What this task involves:
Look below for the line that contains "ring mcp: (550, 496)", and write out exactly that line and all remaining lines of the listing, omitting pictures.
# # #
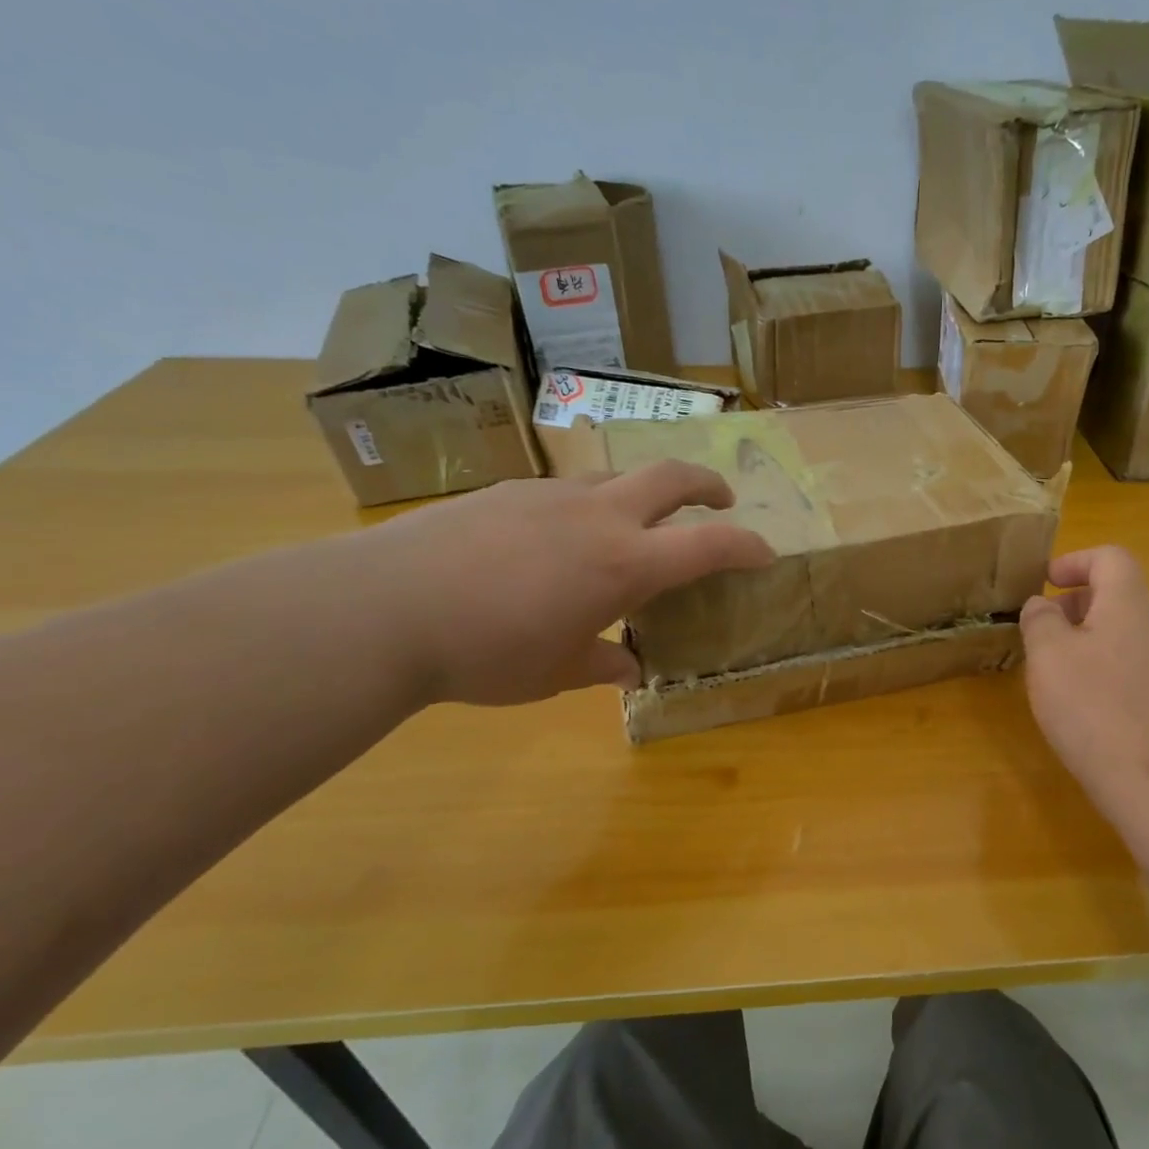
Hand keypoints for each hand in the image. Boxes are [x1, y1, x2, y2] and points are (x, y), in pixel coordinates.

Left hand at [358, 463, 773, 705]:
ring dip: (640, 496)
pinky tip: (553, 542)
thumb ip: (603, 663)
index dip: (746, 546)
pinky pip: (564, 491)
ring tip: (629, 529)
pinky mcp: (506, 491)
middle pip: (670, 475)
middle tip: (720, 500)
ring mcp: (550, 496)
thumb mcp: (556, 672)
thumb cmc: (487, 652)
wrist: (383, 610)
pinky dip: (583, 508)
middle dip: (706, 483)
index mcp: (624, 563)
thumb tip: (629, 669)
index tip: (766, 552)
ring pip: (615, 478)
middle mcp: (598, 517)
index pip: (708, 544)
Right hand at [1018, 546, 1148, 818]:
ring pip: (1121, 632)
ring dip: (1084, 636)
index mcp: (1128, 604)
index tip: (1044, 582)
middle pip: (1117, 594)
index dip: (1075, 561)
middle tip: (1041, 627)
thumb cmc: (1092, 705)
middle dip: (1075, 602)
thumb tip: (1042, 606)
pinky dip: (1099, 666)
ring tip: (1052, 666)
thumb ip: (1040, 619)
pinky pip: (1128, 664)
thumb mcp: (1049, 654)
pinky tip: (1078, 701)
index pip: (1110, 557)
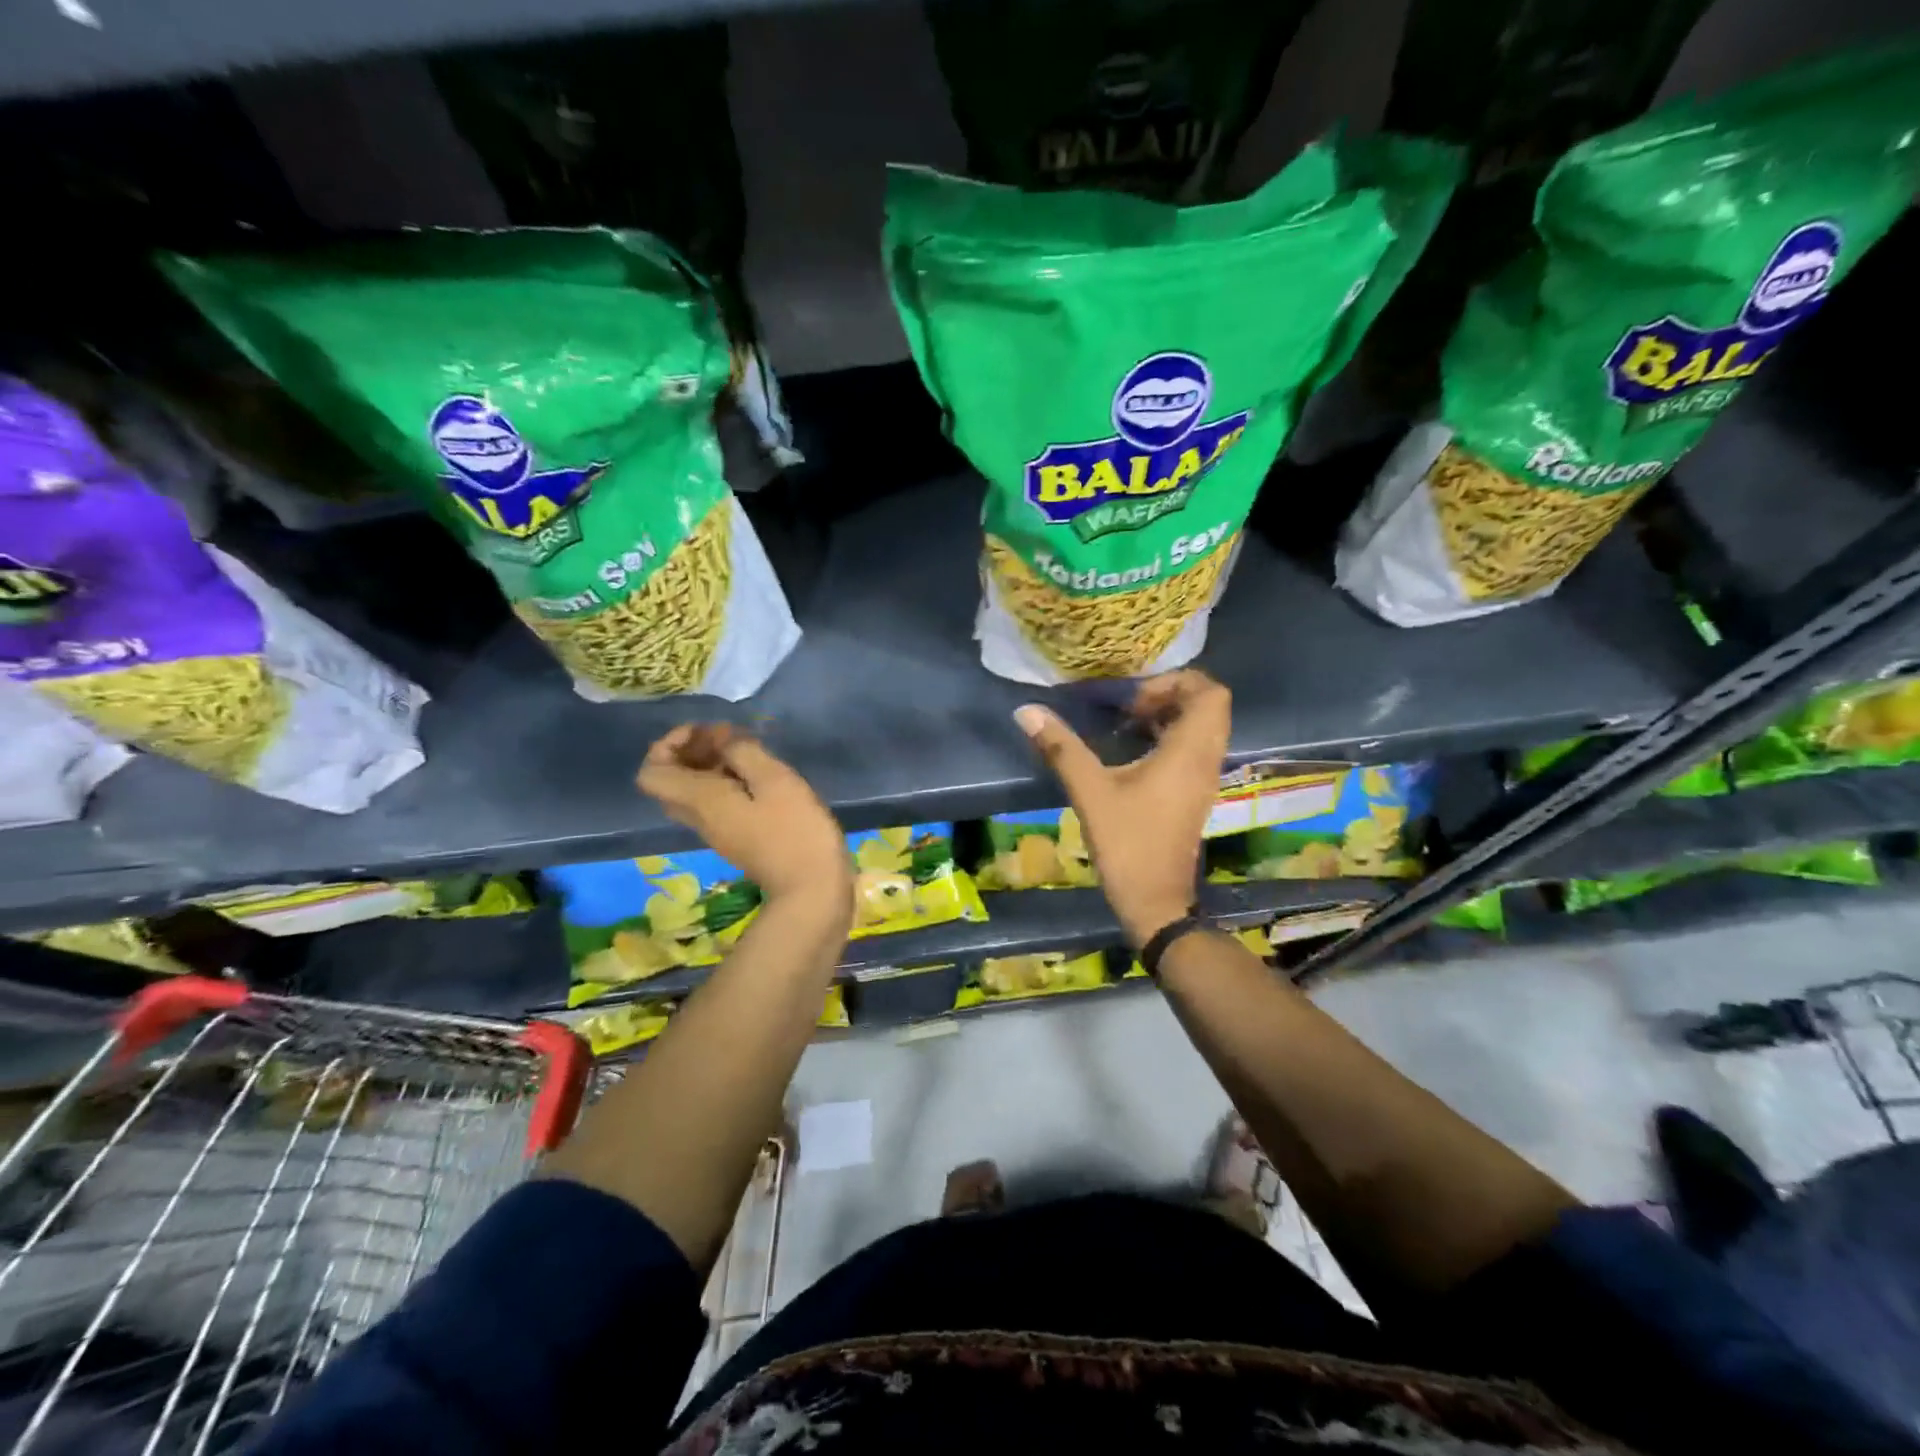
# # #
Answer to this problem:
ring mcp: (550, 496)
thumb mcp: (556, 672)
thumb cmc: (487, 652)
wrist: (383, 610)
pinky dip: (583, 508)
middle dip: (706, 483)
index mcp: (624, 563)
thumb tip: (629, 669)
index tip: (766, 552)
ring pip: (615, 478)
middle mcp: (598, 517)
index pip: (708, 544)
Right hand at [1018, 546, 1148, 818]:
ring pip: (1121, 632)
ring dip: (1084, 636)
index mcp: (1128, 604)
index tip: (1044, 582)
middle pip: (1117, 594)
index dip: (1075, 561)
middle tip: (1041, 627)
thumb cmc: (1092, 705)
middle dip: (1075, 602)
thumb tip: (1042, 606)
pinky dip: (1099, 666)
ring tip: (1052, 666)
thumb ip: (1040, 619)
pinky pip: (1128, 664)
thumb mcp: (1049, 654)
pinky tip: (1078, 701)
index pip: (1110, 557)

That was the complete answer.